Published in final edited form as: Cell Syst. 2019 Apr 3;8(4):329–337.e4. doi: 10.1016/j.cels.2019.03.003

Figure 2. BCMVN Maximization Estimates Ideal DoubletFinder Parameters for Real-World scRNA-Seq Data and Facilitates DoubletFinder Application to Mouse Kidney Data with “Hybrid” Cell States.

Figure 2.

(A) Schematic overview of data simulation strategy. scRNA-seq data including doublets (red) with different numbers of cell states (top) and extent of cluster separation in gene expression space (bottom) were simulated. pDE, probability of differential expression.(B) Simulated pN-pK parameter sweep results. Range of pK values coinciding with high mean AUC differ between simulated data with varying numbers of equally separated cell states (pDE, 10.0% for all simulations, top).
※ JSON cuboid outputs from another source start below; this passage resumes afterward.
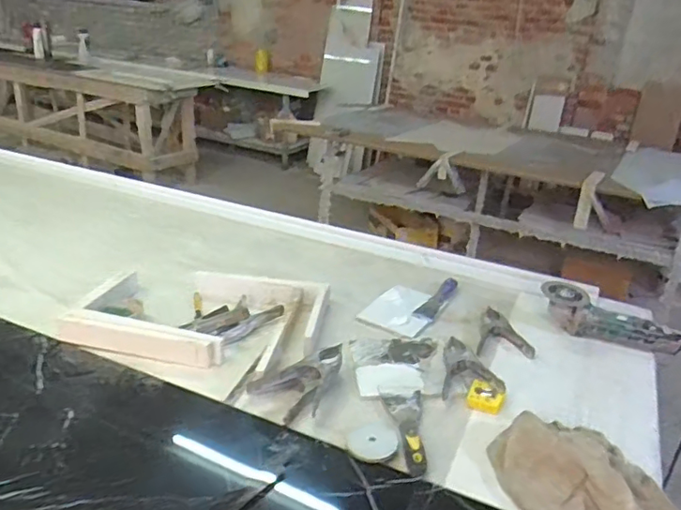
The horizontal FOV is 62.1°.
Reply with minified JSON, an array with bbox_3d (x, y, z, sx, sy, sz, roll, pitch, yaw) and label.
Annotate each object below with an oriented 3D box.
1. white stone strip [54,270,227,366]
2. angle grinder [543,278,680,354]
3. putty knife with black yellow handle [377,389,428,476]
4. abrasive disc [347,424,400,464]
[{"bbox_3d":[-0.360,0.124,1.102,0.318,0.055,0.198,10,26,11],"label":"white stone strip"},{"bbox_3d":[0.563,0.129,1.176,0.275,0.081,0.091,20,30,29],"label":"angle grinder"},{"bbox_3d":[0.113,0.273,0.903,0.068,0.013,0.187,1,26,-7],"label":"putty knife with black yellow handle"},{"bbox_3d":[0.053,0.288,0.869,0.081,0.005,0.071,-15,32,-35],"label":"abrasive disc"}]

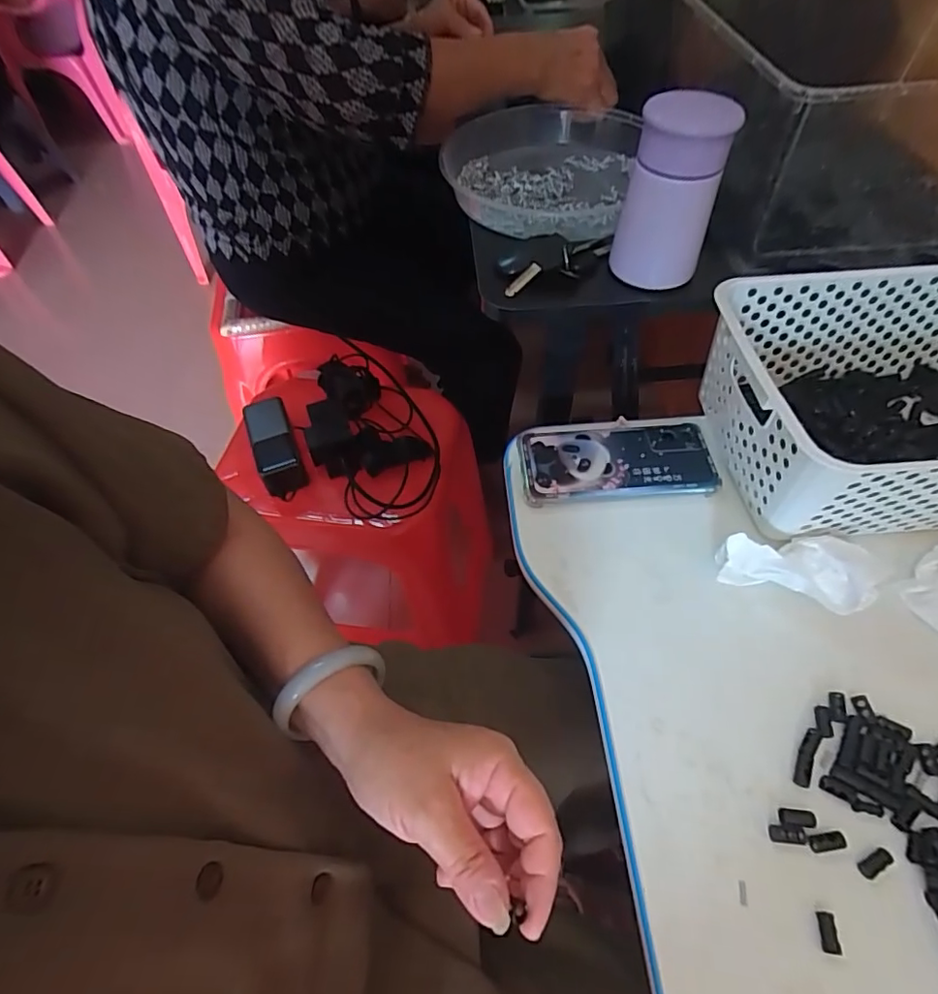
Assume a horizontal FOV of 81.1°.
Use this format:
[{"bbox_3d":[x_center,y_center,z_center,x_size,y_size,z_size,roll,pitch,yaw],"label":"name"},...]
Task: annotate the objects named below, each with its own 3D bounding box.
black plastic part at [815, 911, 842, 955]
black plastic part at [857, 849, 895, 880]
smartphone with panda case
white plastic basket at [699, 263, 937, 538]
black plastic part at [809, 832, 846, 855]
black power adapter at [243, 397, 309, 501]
[{"bbox_3d":[0.189,0.230,0.289,0.008,0.005,0.017,3,55,5],"label":"black plastic part"},{"bbox_3d":[0.227,0.204,0.305,0.021,0.004,0.009,-24,58,-13],"label":"black plastic part"},{"bbox_3d":[0.125,-0.030,0.471,0.159,0.013,0.071,-5,55,0],"label":"smartphone with panda case"},{"bbox_3d":[0.357,-0.083,0.432,0.304,0.101,0.199,-8,55,-3],"label":"white plastic basket"},{"bbox_3d":[0.204,0.195,0.311,0.021,0.004,0.009,-9,55,-4],"label":"black plastic part"},{"bbox_3d":[-0.246,-0.063,0.694,0.050,0.029,0.140,-20,57,-11],"label":"black power adapter"}]

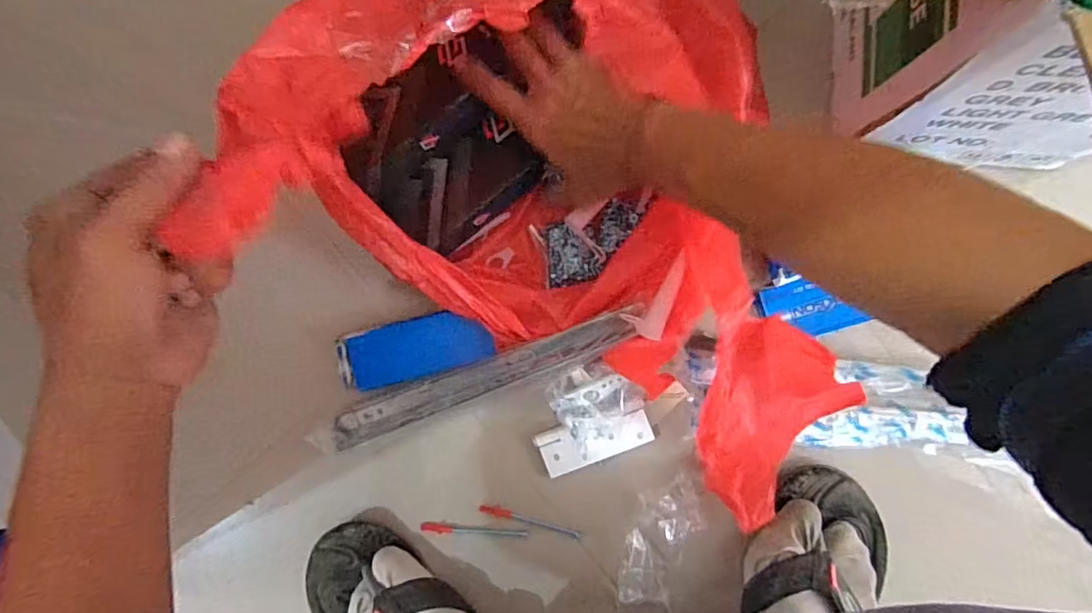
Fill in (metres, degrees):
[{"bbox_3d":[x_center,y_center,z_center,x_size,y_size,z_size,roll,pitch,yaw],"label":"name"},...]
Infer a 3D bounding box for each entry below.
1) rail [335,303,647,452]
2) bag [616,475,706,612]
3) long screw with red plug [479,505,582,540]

DoubletFinder performance suffers on the whole when applied to simulated data with variable degrees of cluster separation (number of cell states = 8 for all simulations, bottom).(C) Comparison of BCMVN (teal) and mean AUC distributions (black) enables identification of high AUC pK values for Demuxlet and Cell Hashing data (left). BCMVN distributions for mouse kidney and pancreas data inform pK parameter selection (right). Red dotted lines denote optimal pK values based on peak BCMVN.

(D) t-SNE visualization of DoubletFinder doublet predictions (black) among mouse kidney cell types. DCT, distal convoluted tubule; PT, proximal tubule; Endo, endothelial; and LOH, loop of Henle.

(E) RNA UMI boxplots for doublets (red) and singlets (black). Data are represented as mean ± SEM.

(F) Marker gene heatmaps for doublets, PT cells (beige), and DCT cells (pink).

(G) Bar chart describing the number of additional differentially expressed genes identified following doublet removal.